▶ Exercise aim
Every line in the listing below from the one with "focal_35mm: 23" through the one with "exposure_s: 1/120" is to be reproduced exactly, both ends included; leave out the rest.

((

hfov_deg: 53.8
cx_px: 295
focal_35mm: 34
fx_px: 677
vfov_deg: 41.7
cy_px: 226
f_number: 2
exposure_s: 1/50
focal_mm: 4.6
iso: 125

))
((

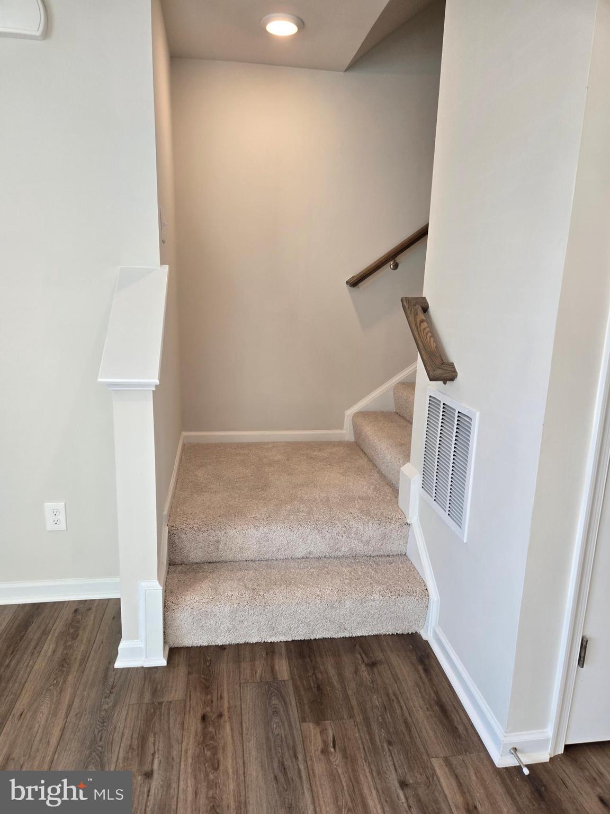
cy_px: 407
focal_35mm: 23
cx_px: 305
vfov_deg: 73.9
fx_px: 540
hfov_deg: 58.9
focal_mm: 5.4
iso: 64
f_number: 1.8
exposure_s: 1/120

))

▶ Response box
focal_35mm: 23
cx_px: 305
vfov_deg: 73.9
fx_px: 540
hfov_deg: 58.9
focal_mm: 5.4
iso: 64
f_number: 1.8
exposure_s: 1/120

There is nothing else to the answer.